No texto de apresentação da peça, Luís Miguel Cintra afirma que esta surge como resposta a um desafio do Teatro Municipal S. Luiz que, desde 2 de abril, realiza uma série de espetáculos celebrativos dos 40 anos da Revolução dos Cravos.

«Nunca o Teatro da Cornucópia representou Eurípides, e o Íon é uma das suas mais belas peças», prossegue Luís Miguel Cintra, que quis construir um espetáculo para «falar dos nossos dias ou do sentimento de crise política do nosso tempo».

Deste modo, escreve o encenador, «o espetáculo passa a ser uma leitura da história mítica de Íon», nascendo «um atrito, tensão trágica ou descarga cómica, entre a pequena humanidade individual das três figuras principais e o seu imenso destino político».

A tradução é de Frederico Lourenço, a encenação de Luís Miguel Cintra, cenografia e figurino de Cristina Reis. Guilherme Gomes, João Grosso, José Manuel Mendes, Luís Lima Barreto, Luís Miguel Cintra e Luísa Cruz são os atores.

Eurípides foi um poeta e dramaturgo grego, nascido em Salamina, no ano 480 antes de Cristo e falecido, provavelmente, em 406, autor de várias tragédias, das quais chegaram dezoito aos dias hoje.

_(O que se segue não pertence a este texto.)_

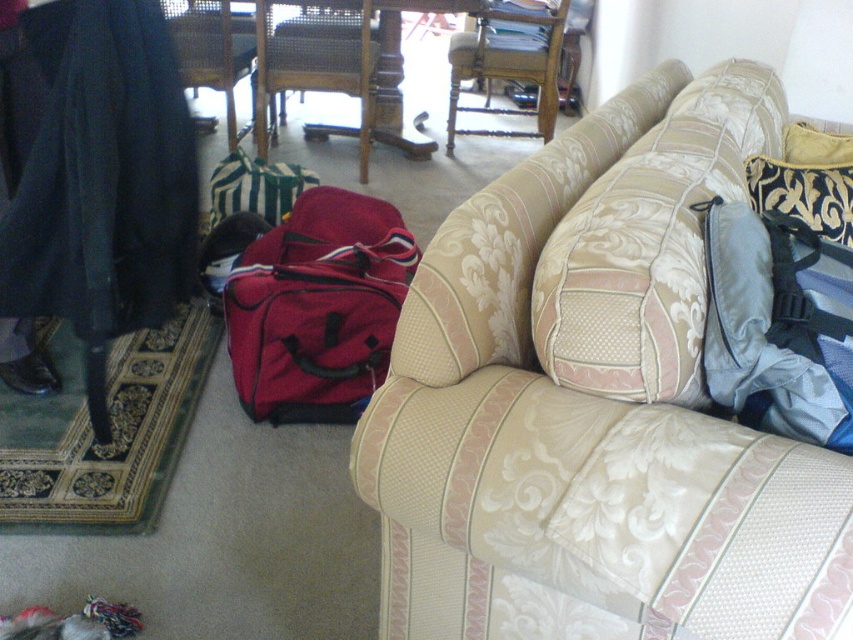
You are arranging a photo shoot in the living room and need to place two pillows on a shelf. The shelf has limited height space. Given the black velvet pillow at upper right and the velvet gold pillow at right, which one can you place without exceeding the shelf height limit if the limit is set to the height of the shorter pillow?

The velvet gold pillow at right is shorter than the black velvet pillow at upper right, so it can be placed on the shelf without exceeding the height limit.

You are organizing the living room and need to move the blue fabric bag at right and the wooden armchair at center. Which object is located to the right of the other?

The blue fabric bag at right is positioned on the right side of wooden armchair at center, so the blue fabric bag at right is to the right of the wooden armchair at center.

You are standing in the living room and want to place a new lamp on the rattan armchair at left. According to the scene description, where exactly is the rattan armchair located?

The rattan armchair at left is located at point (212, 51) in the scene.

A sala da António Maria Cardoso abriu o ciclo celebrativo da Revolução dos Cravos com a encenação de Jorge Listopad de «A instalação do medo», de Rui Zink, seguindo-se o recital «Portugal do passado e do presente», com o violinista Bruno Monteiro e o pianista João Paulo Santos, e o espetáculo «Liberdade», de Sérgio Godinho.

De 25 a 27 de abril realiza-se o ciclo de debates sobre «Portugal e o seu futuro».

A estreia de Íon tem início hoje, às 21:00. A última representação realiza-se a 4 de maio.